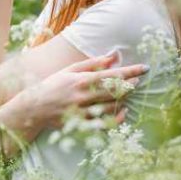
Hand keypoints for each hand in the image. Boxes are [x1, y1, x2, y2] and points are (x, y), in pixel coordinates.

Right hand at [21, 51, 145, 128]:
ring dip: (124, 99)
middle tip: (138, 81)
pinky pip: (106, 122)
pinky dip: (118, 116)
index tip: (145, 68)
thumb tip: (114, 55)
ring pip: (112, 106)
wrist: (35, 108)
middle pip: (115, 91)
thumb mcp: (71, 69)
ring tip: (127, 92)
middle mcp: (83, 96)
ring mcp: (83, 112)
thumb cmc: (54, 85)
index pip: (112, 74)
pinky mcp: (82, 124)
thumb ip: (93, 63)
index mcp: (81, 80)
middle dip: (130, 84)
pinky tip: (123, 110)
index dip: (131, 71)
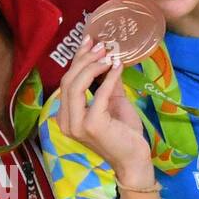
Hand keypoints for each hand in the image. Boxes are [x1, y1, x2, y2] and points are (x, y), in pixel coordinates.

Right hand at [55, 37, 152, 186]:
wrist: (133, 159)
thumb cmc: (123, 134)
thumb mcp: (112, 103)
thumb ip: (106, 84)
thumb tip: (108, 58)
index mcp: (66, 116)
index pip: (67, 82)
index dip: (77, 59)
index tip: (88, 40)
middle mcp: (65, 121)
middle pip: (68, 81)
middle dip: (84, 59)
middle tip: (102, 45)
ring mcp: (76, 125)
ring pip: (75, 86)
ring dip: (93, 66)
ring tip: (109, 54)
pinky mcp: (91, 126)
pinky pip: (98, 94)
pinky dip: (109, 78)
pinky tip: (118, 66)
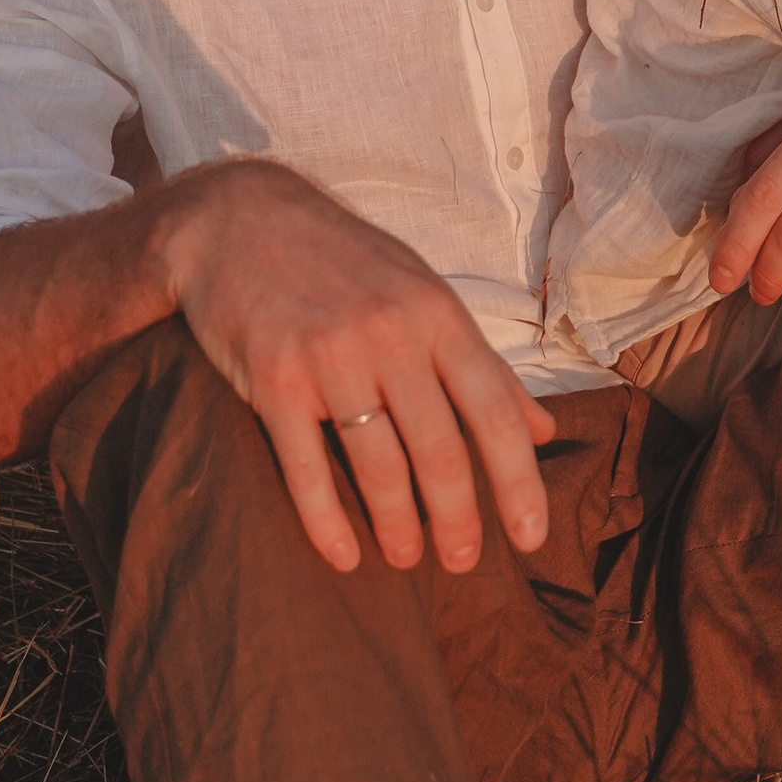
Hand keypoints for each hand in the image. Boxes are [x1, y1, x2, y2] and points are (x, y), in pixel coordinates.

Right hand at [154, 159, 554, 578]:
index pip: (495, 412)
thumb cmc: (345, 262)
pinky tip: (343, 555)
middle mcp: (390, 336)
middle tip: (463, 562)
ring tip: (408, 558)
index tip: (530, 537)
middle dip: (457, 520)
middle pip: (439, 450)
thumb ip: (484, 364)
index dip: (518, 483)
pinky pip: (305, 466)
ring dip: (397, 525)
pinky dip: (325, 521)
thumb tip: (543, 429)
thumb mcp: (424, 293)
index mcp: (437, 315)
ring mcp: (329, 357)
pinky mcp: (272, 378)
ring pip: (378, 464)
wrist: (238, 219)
——
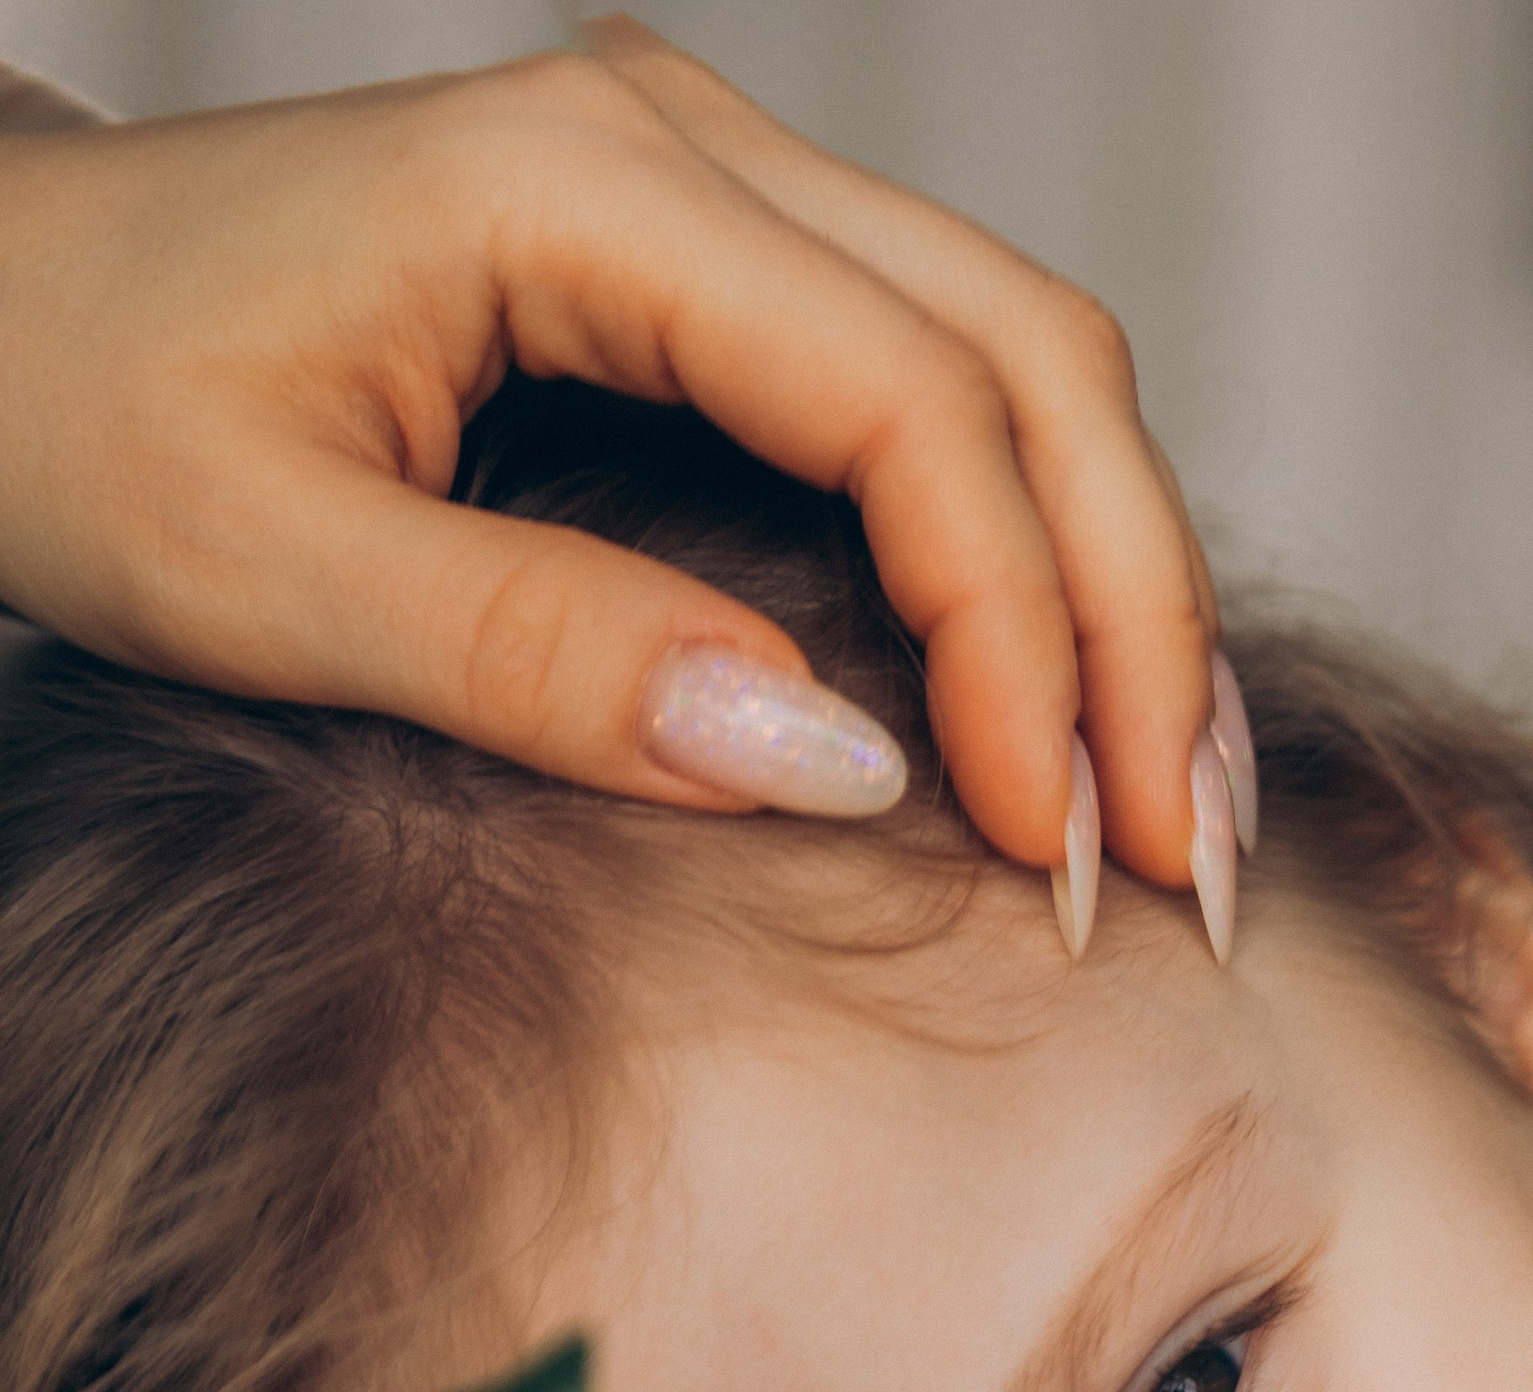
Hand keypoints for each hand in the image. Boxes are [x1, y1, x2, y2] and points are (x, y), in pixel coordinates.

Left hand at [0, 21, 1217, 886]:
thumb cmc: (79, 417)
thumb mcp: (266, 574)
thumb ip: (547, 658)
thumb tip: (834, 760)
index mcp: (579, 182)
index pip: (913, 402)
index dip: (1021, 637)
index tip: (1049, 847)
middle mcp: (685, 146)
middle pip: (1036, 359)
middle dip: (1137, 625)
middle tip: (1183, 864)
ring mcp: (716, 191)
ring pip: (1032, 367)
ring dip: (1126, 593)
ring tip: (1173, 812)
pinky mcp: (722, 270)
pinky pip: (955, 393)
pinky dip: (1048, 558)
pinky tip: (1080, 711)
——
Exercise directions.
Set down, exactly as they appear above, all lines from the one that has "index dip: (518, 483)" down to the one that has "wrist: (238, 219)", including those two and no others.

Solution for this problem.
index dip: (518, 483)
pinky pip: (305, 466)
ring dip: (397, 525)
pinky dip: (325, 521)
thumb tip: (543, 429)
thumb mcp: (424, 293)
index mcp: (437, 315)
ring mcp: (329, 357)
pinky mcp: (272, 378)
ring pip: (378, 464)
wrist: (238, 219)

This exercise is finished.